Correct calendar attribute for recognition by xarray.

Some datasets come with a wrong calendar attribute that isn’t recognized by xarray. This function corrects the coordinate attribute to ensure that a calendar attribute exists and specifies a calendar alias that is supportable by xarray.cftime_range and NetCDF in general.

Currently ensures that calendar attributes that are either specified with units="months since" or calendar="360" explicitly have calendar="360_day". This is based on discussions in this GitHub issue. If and when further issues are found with calendar attributes, support for conversion will be added here.

Parameters:

inplace (bool, optional) – If True, it will modify the dataarray in place. Otherwise it will return a modified copy.

Returns:

Data array or dataset with transformed calendar coordinate.

Return type:

Union[xarray.DataArray, xarray.Dataset]

Examples

>>> import xarray
>>> import numpy
>>> da = xarray.DataArray(
...  numpy.arange(64).reshape(4,4,4),
...  coords={"lat":numpy.array([87, 88, 89, 90]),
...          "lon":numpy.array([5, 120, 199, 360]),
...          "t":numpy.array([10,11,12,13])}
... )
>>> da["t"].attrs["units"] = "months since 1960-01-01"
>>> da_crct = da.oap.correct_calendar()
>>> da_crct["t"].attrs["calendar"]
'360_day'
invert_coordinates(inplace: bool = False) DataArray | Dataset | None[source]

Invert latitude and longitude in data array.

This function checks for inversion of latitude and longitude and inverts them if needed.
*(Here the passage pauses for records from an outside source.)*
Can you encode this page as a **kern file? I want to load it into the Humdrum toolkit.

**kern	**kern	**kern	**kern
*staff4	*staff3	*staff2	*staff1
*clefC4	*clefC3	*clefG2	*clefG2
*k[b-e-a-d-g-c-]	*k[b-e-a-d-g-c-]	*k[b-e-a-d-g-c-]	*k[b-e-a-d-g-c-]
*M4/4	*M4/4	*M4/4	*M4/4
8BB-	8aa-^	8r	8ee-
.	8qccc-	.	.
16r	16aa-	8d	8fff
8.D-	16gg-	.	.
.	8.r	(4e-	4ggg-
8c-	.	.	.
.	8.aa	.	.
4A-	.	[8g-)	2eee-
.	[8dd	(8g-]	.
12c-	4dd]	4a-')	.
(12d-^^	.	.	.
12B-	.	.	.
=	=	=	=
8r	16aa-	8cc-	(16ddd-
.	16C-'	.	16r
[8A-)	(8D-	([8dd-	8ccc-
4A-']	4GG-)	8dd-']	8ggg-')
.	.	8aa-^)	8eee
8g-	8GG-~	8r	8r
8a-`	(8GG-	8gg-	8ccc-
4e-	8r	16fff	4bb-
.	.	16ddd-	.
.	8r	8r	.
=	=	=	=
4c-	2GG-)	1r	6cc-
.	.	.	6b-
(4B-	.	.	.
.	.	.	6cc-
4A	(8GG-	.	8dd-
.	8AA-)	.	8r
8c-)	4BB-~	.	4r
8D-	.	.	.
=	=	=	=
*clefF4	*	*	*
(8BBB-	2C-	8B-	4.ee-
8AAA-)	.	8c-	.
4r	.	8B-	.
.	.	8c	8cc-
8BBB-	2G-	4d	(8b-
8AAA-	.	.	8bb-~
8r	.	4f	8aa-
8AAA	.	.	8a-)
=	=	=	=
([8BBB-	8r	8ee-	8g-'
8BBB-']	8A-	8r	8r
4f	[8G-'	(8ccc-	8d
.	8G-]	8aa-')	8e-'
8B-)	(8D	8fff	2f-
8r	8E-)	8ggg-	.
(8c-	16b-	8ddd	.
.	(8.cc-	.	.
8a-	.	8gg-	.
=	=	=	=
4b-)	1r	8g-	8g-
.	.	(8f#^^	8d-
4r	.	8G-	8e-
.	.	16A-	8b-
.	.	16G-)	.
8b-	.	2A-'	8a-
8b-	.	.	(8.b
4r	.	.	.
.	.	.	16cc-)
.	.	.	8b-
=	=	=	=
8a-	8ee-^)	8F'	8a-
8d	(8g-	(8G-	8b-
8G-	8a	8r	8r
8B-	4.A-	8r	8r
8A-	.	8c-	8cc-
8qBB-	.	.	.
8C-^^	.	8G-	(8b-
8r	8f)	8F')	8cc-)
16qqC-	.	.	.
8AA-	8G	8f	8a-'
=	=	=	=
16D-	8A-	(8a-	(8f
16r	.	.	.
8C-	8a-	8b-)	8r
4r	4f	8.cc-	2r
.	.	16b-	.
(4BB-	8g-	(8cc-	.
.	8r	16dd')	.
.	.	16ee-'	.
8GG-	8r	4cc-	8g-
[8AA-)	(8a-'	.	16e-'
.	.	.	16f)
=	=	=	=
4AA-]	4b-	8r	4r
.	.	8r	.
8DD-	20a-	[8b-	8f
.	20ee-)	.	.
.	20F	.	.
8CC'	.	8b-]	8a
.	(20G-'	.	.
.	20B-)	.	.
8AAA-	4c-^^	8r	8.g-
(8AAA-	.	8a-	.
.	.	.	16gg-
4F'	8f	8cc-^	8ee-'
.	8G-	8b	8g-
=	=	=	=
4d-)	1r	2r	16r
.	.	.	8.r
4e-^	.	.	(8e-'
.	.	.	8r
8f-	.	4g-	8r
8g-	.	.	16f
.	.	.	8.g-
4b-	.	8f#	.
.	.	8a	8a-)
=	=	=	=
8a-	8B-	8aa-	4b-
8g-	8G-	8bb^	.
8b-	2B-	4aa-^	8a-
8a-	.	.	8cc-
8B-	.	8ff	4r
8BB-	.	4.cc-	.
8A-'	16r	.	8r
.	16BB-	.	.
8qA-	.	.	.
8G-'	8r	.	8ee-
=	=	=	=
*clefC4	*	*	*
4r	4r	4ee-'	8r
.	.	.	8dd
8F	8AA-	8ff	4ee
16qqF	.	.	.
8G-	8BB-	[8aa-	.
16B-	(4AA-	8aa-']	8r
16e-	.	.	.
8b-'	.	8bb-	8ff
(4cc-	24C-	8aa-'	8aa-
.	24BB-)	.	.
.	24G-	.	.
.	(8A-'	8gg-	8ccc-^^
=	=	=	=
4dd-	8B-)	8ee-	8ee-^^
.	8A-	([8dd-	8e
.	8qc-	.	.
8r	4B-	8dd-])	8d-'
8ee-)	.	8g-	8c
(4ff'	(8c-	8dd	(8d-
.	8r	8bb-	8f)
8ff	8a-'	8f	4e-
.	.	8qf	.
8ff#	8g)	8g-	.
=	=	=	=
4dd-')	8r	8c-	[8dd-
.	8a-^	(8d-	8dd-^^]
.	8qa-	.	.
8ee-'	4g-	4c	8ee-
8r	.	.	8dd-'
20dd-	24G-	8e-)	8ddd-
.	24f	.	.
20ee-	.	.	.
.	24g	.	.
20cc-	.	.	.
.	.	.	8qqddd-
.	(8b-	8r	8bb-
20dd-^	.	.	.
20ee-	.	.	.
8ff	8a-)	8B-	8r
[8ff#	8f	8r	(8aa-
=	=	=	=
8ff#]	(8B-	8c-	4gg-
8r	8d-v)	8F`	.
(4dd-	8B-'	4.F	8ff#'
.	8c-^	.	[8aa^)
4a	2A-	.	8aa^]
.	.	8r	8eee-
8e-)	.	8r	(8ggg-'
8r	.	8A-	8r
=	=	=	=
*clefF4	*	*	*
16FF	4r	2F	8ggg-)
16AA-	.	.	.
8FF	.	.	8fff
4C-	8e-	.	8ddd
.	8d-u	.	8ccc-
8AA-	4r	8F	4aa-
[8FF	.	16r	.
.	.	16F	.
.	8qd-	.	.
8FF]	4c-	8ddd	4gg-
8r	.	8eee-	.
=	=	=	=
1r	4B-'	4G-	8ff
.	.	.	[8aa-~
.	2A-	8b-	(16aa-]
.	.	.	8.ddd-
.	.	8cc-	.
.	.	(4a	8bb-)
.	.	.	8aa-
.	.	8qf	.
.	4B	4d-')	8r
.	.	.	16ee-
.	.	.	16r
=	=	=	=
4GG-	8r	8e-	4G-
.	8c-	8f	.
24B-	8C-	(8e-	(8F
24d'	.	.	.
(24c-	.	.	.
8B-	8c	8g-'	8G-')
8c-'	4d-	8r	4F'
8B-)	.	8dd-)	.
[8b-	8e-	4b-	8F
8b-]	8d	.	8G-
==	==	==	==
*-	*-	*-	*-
Datasets with inverted coordinates can produce incorrect results in certain functions like rasterstats.zonal_stats(). Correctly ordered coordinates should be:

  • latitude: Largest to smallest.

  • longitude: Smallest to largest.

If data array already has correct coordinate ordering, it is directly returned. Function largely copied from https://github.com/perrygeo/python-rasterstats/issues/218.

Parameters:

inplace (bool, optional) – If True, will overwrite existing data array. Default is False.

Returns:

Data array or dataset with correct coordinate ordering.

Return type:

Union[xarray.DataArray, xarray.Dataset]

Examples

>>> import xarray
>>> import numpy
>>> da = xarray.DataArray(
...  numpy.arange(16).reshape(4,4),
...  coords={"lat":numpy.array([87, 88, 89, 90]),
...          "lon":numpy.array([70, 69, 68, 67])}
... )
>>> da.oap.invert_coordinates(inplace=True)
>>> da.get_index("lon")
Index([67, 68, 69, 70], dtype='int64', name='lon')
>>> da.get_index("lat")
Index([90, 89, 88, 87], dtype='int64', name='lat')
property longitude_range

The longitude range.

The longitude range indicates if coordinates are between -180 and 180 (indicated by ‘180’) or 0 and 360 (indicated by ‘360’).

Type:

str

set_time_dim(t_dim: str, inplace: bool = False) DataArray | Dataset | None[source]

Set the time dimension of the dataset.

Parameters:
  • t_dim (str) – The name of the time dimension.

  • inplace (bool, optional) – If True, it will modify the dataarray in place. Otherwise it will return a modified copy.

Returns:

Data array or dataset with time dimension.

Return type:

Union[xarray.DataArray, xarray.Dataset]

Examples

>>> import xarray
>>> import numpy
>>> da = xarray.DataArray(
...  numpy.arange(64).reshape(4,4,4),
...  coords={"lat":numpy.array([87, 88, 89, 90]),
...          "lon":numpy.array([5, 120, 199, 360]),
...          "F":numpy.array([10,11,12,13])}
... )
>>> da.oap.set_time_dim(t_dim="F", inplace=True)
>>> da.oap.t_dim
'F'
property t_dim

The dimension for time.

Type:

str

x_dim: str
y_dim: str

Module contents

General utilities.